Question

A thin half-ring of radius $R=20\text{cm}$ is uniformly charged with a total charge $q=0.70\text{nC}$. Find the magnitude of the electric field strength (in $\left(\text{V/m}\right)$) at the curvature centre of this half-ring.

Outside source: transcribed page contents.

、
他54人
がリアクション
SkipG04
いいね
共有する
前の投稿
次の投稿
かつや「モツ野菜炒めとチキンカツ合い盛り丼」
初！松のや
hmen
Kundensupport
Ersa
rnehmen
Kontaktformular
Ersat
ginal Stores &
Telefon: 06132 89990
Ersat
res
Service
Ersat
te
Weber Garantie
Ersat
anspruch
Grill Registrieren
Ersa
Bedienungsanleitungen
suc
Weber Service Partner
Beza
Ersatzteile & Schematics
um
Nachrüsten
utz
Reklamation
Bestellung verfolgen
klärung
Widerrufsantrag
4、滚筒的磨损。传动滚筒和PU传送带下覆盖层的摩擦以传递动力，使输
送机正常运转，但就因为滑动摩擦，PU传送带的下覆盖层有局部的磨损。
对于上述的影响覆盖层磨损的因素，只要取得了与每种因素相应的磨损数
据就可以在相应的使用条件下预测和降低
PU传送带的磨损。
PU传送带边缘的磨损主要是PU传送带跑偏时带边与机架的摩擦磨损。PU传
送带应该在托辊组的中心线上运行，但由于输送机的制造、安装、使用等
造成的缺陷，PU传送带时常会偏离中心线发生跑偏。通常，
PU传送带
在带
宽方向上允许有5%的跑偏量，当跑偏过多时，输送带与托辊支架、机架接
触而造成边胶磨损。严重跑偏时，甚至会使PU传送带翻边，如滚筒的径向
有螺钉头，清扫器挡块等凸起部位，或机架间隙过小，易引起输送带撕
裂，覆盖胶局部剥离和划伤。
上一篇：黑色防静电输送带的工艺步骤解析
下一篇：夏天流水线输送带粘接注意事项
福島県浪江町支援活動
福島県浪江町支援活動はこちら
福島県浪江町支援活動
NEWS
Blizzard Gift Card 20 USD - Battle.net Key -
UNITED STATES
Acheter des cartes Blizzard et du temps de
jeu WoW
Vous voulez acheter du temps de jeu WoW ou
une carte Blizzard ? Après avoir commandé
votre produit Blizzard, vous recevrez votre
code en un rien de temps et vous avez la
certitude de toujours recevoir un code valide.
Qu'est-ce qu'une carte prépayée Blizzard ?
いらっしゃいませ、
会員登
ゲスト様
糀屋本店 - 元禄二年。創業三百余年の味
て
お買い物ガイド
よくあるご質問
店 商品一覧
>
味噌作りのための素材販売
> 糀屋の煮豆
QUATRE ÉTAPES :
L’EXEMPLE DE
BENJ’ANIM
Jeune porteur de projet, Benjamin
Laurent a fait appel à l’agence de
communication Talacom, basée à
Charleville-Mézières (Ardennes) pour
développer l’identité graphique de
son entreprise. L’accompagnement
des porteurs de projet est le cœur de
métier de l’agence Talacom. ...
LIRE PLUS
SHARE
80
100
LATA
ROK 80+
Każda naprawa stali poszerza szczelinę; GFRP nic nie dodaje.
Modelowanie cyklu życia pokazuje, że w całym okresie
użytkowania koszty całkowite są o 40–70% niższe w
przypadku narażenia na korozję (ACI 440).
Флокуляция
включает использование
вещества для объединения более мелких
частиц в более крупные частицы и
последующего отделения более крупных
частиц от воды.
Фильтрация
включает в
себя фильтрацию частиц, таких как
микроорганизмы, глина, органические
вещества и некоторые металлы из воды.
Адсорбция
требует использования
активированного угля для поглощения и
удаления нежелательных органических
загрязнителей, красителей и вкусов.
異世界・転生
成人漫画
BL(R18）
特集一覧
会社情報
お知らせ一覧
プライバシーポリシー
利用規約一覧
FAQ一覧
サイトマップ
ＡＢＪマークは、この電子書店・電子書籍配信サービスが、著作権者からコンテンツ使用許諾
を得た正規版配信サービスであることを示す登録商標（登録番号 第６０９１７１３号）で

$[k=\frac{1}{4\pi {\epsilon }_0}]$

Answer 1

Given data for half-ring,
Radius, $R=20\text{cm}$,
Charge, $q=0.70\text{nC}=0.70\times {10}^{-9}\text{C}$

We know that the electric field strength, $E$ due to a circular arc of radius, $R$ and total charge, $q$ subtending an angle $\varphi$ at at it centre can be given as;
$$E=\frac{2kq\sin \frac{\varphi }{2}}{\pi R^2}$$ Since, the semicircular wire subtend an angle $\pi$ at the centre, i.e., $\varphi =\pi$.
So, the electric field due to semicircular arc will be,

$E=\frac{2kq\sin \frac{\pi }{2}}{\pi R^2}$

$\Rightarrow E=\frac{2kq}{\pi R^2}$

Substituting $k=\frac{1}{4\pi {\epsilon }_0}$,

$\Rightarrow E=\frac{q}{2{\pi }^2{\epsilon }_0{R}^2}$

Substituting the value, we get

$E=\frac{0.7\times {10}^{-9}}{2\times (3.14{)}^2\times (8.85\times {10}^{-12})\times (0.2{)}^2}$

$\therefore E=100\text{V/m}$

Accepted answer: $100,100.2,100.22,100.23$